The Olympics is an event like no other. It’s the one time every four years the entire world comes together to celebrate talent, athleticism and the power of human perseverance. Athletes of all sports, backgrounds, races and countries are brought together in a true battle of the best of the best. The notion of the Olympics in Rio was the only thing keeping many people from losing their minds this summer.

It’s been a tough year in the United States, a violent year. The summer has been filled with some of the most heinous crimes a human being could commit against another human being. And the ongoing war between the political parties hasn’t made matters much better.

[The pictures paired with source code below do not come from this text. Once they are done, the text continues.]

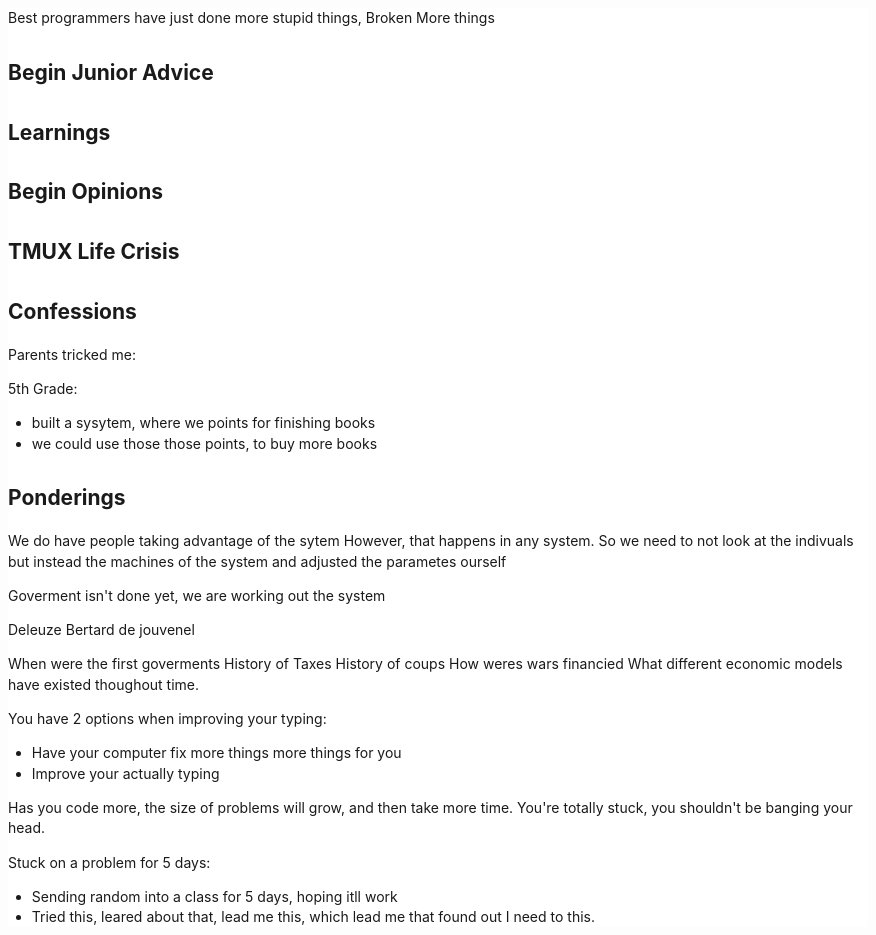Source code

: Best programmers have just done more stupid things,
Broken More things

## Begin Junior Advice

## Learnings

## Begin Opinions

## TMUX Life Crisis

## Confessions

Parents tricked me:

5th Grade:

- built a sysytem, where we points for finishing books
- we could use those those points, to buy more books

## Ponderings

We do have people taking advantage of the sytem
However, that happens in any system.
So we need to not look at the indivuals
but instead the machines of the system
and adjusted the parametes ourself

Goverment isn't done yet, we are working out the system

Deleuze
Bertard de jouvenel

When were the first goverments
History of Taxes
History of coups
How weres wars financied
What different economic models have existed thoughout time.

You have 2 options when improving your typing:

- Have your computer fix more things more things for you
- Improve your actually typing

Has you code more, the size of problems will grow, and then take more time.
You're totally stuck, you shouldn't be banging your head.

Stuck on a problem for 5 days:

- Sending random into a class for 5 days, hoping itll work
- Tried this, leared about that, lead me this, which lead me that
  found out I need to this.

The nation has been very much divided this summer. People disagree, arguments break out, arguments turn to violence and hateful speech, and it has seemed as though nothing is a “winning” scenario. The rumors of Rio de Janeiro being “unsafe” for the Olympics just seemed like the icing on the crap-cake that was the summer of 2016.

Then, Team USA, with swimmer Michael Phelps carrying the American flag, walked out with gusto at the opening ceremony of the Games of the XXXI Olympiad. Waving, smiling, with a shining sense of pride about them, our athletes were there to show the world what America is really made of.

I don’t know about you all, but I was touched. For the first time in a long time, I felt like we were going to be okay. We just had to hold on to moments like this. Moments where we feel on top of the world; where we know a whole country is standing behind us, rooting for us. Moments where we can all come together for one common goal: To win.

Team USA now leads the medal count with Michael Phelps and Katie Ledecky’s wins Aug. 9 in swimming. Nine Gold, 8 Silver and 9 Bronze puts us above greats like China, Russia and Australia.

Whoever said winning wasn’t everything has never seen swimmer Cody Miller take home a bronze medal. I’ve never seen anyone that excited about third place.

But that’s the whole point. It’s incredible that the United States – or any country for that matter – has talented enough athletes to even compete, let alone place. And to be blunt, the athletes themselves and us as a nation have every right to celebrate. No, winning isn’t everything, but sometimes it helps.

We deserve to feel like “us” again. To feel like the best, be the best and be so extraordinarily happy that we forget – just for a second – the harsh times behind us, and no doubt, the rough times ahead.

If we can rally together to watch a bunch of sporting events, and cheer our country on, we can come together to conquer larger obstacles as well. And I have faith that we will.